Russell Vought, Co-Author of Project 2025, Spent His Hearing Distancing Himself From Project 2025

Senate Democrats used Vought’s nomination hearing to run the Office of Management and Budget to hammer on the controversial “blueprint” for Trump’s presidency.

Russell Vought
Vought took every opportunity to separate himself from the recommendations he had written. Rod Lamkey/AP

Project 2025 — The Heritage Foundation-backed “blueprint” for Donald Trump’s second term — wasn’t the political liability in the 2024 election that Democrats hoped it would be.

That didn’t stop Senate Democrats from hammering Russell Vought over it during Wednesday’s confirmation hearing for Vought to lead the Office of Management and Budget.

As one of Project 2025’s lead authors, Vought advocated for the president to have legal counsel who was “respected yet creative and fearless” enough to challenge “legal precedents that serve to protect the status quo,” called for the president to have power over how to spend federal money (which has concerned both Democrats and Republicans, given the power of the purse falls on Congress) and argued that the president should be able to “hold career civil servants accountable for their performance.”

“It is vital that the director and his political staff, not the careerists, drive these offices in pursuit of the President’s actual priorities and not let them set their own agenda based on the wishes of the sprawling ‘good government’ management community in and outside of government,” Vought wrote.

“You are one of the architects of Project 2025, which sets forth a blueprint for implementing these unlawful and dangerous plans under this new administration,” said Sen. Gary Peters, ranking member of the Homeland Security and Governmental Affairs Committee, as he introduced Vought.

But Vought took every opportunity to separate himself from the recommendations he had written and his previous personal policy stances.

Multiple times, he told senators that he was speaking as a nominee of President-elect Donald Trump and not on behalf of his work for his conservative think tank, the Center for Renewing America, which was an early supporter of Project 2025.

In Project 2025, Vought advocated for several White House agencies to be eliminated, including the Gender Policy Council and the Office of Domestic Climate Policy. However, when asked by Sen. Andy Kim which agencies he believed should not exist, Vought said that he hadn’t made “an announcement on behalf of the incoming administration.”

Kim also expressed concern about Vought’s comments that actions taken by the Federal Reserve be subject to White House review. Vought also wrote in Project 2025 that agency independence negatively impacts “the modern conservative” president’s ability to “limit, control, and direct the executive branch.”

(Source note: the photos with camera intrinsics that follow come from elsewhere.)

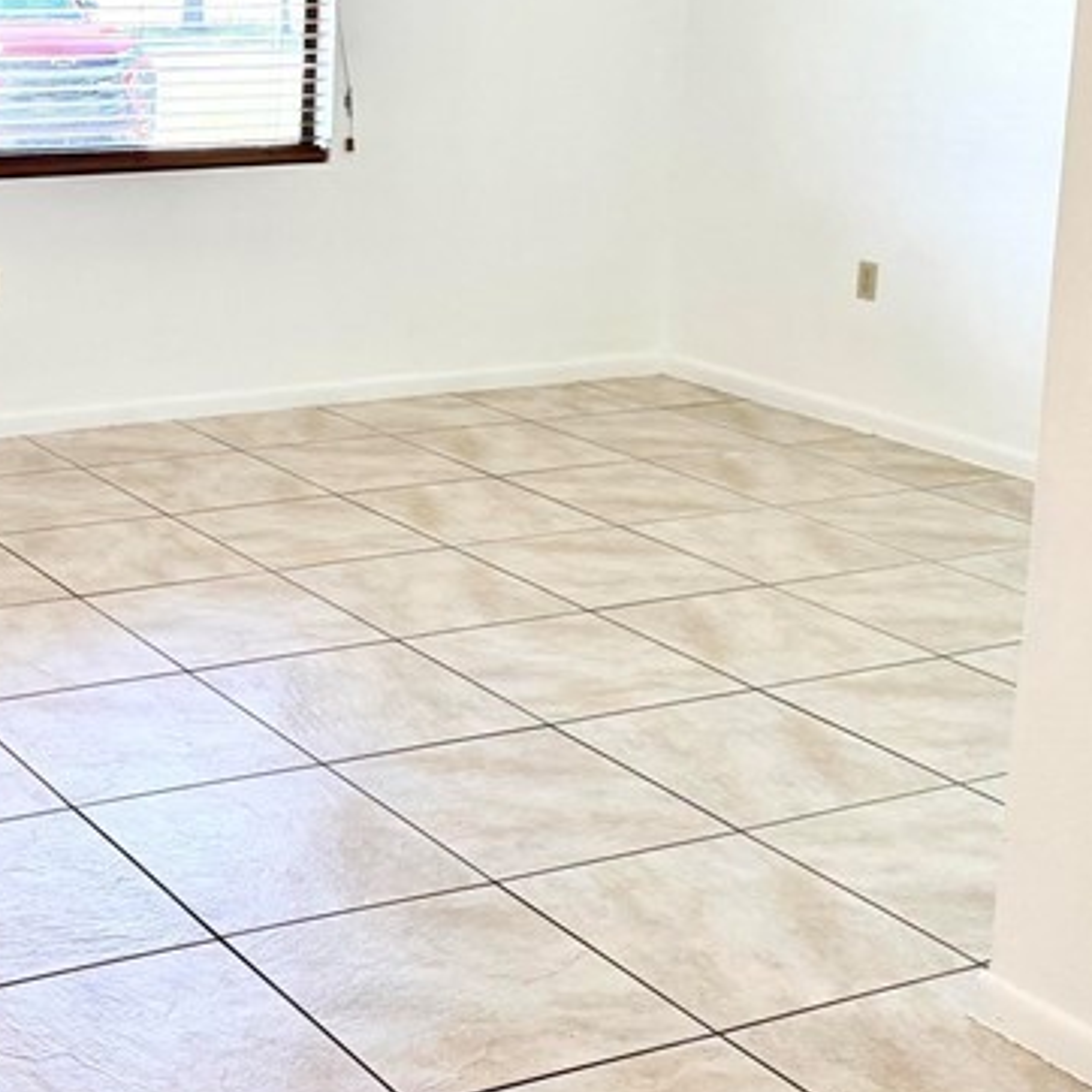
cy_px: 217
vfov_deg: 28.0
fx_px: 2141
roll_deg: -1.5
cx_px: 51
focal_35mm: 60
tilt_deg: -8.5
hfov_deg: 27.3
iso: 160
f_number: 1.78
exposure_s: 1/228
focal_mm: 6.76
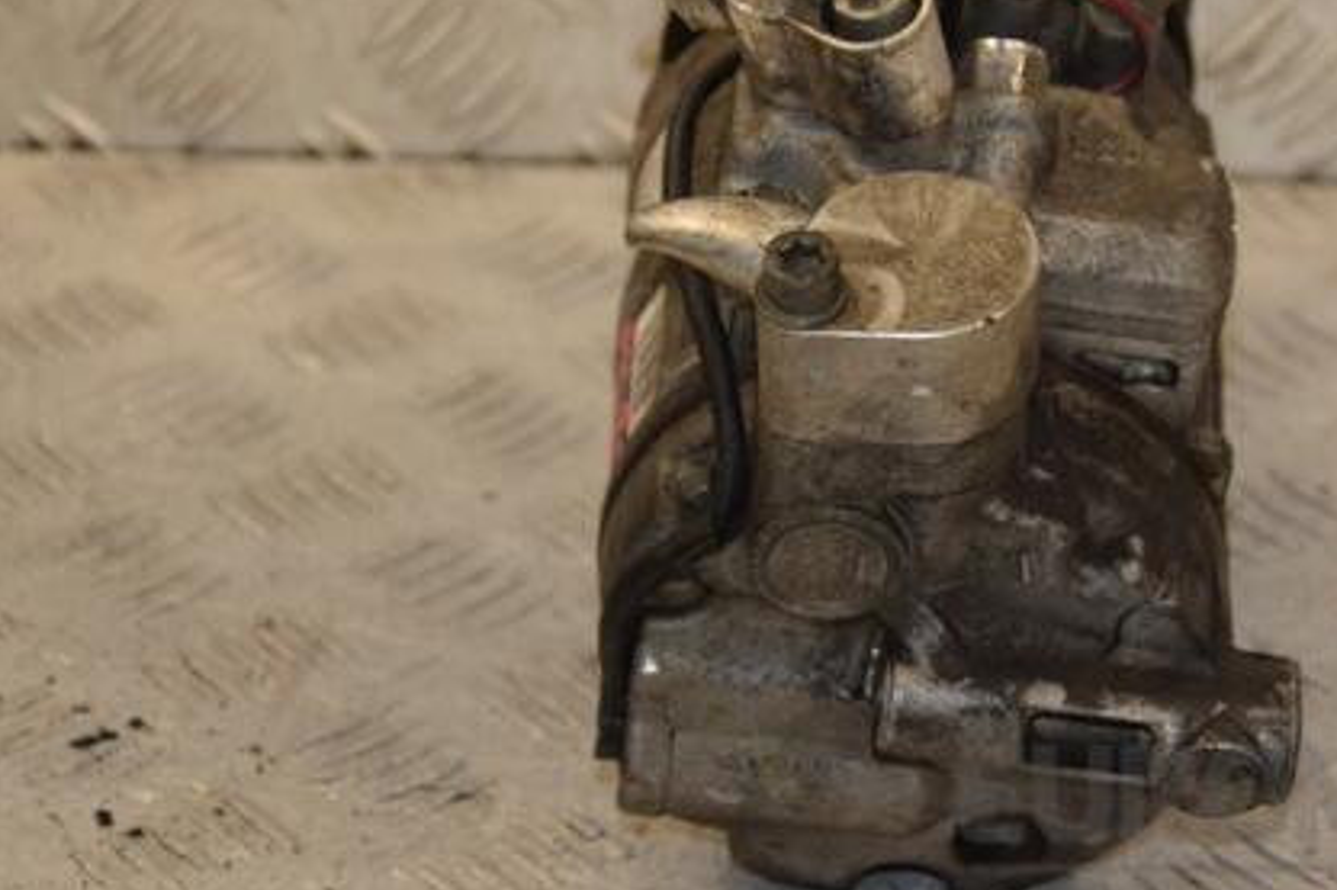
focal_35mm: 173
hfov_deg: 11.9
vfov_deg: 7.9
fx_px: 6422
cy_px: 366
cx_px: 900
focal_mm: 80
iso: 800
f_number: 5.6
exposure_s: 1/200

“I’m not here as a think tank president,” Vought responded again. “I’m here as a nominee.”

In the transition project, Vought wrote about the importance of ensuring that programs that receive federal grants could “push back against woke policies in corporate America.”

When Sen. Maggie Hassan asked him to pledge that if confirmed, he’d ensure that agencies were not taking into consideration a grant applicant’s “political identity of views,” Vought said initially that OMB would make decisions based on “the policy grounds of the agenda of the president.”

“If the president says to you, ‘I don’t care what the law says, I don’t like California and I’m not going to give them the disaster aid they need,’ you’re going to stand up to the president and say, ‘sir, that’s not appropriate?,’” Hassan pressed.

“I don’t engage in hypotheticals, but the president would never ask me to do something along those lines,” Vought said. (Trump has floated the idea of withholding disaster aid from Democratic governors.)

He then added that “we do not look at people’s political information.”

Vought is known as a proponent of Schedule F, which would give Trump the power to fire huge swaths of the federal workforce, with the idea that the president’s employees should be loyal to the president’s agenda. Sen. Elissa Slotkin asked Vought if he’d support a proposal to put more political appointees in law enforcement.

“I’m not here on behalf of my personal views,” Vought said.

The nominee also separated himself from his think tank’s work. Sens. Richard Blumenthal and Ruben Gallego took issue with a report from the Center for Renewing America that calls for cutting disability compensation benefits for some veterans, and asked if he would push for those cuts if confirmed.

“I’m not here on behalf of what I think,” Vought told Blumenthal. “It’s a think tank that I am currently the president of. It is not the agenda of the incoming president of the United States, and so I’m here on behalf of being his nominee.”


Oriana González is a reporter at NOTUS.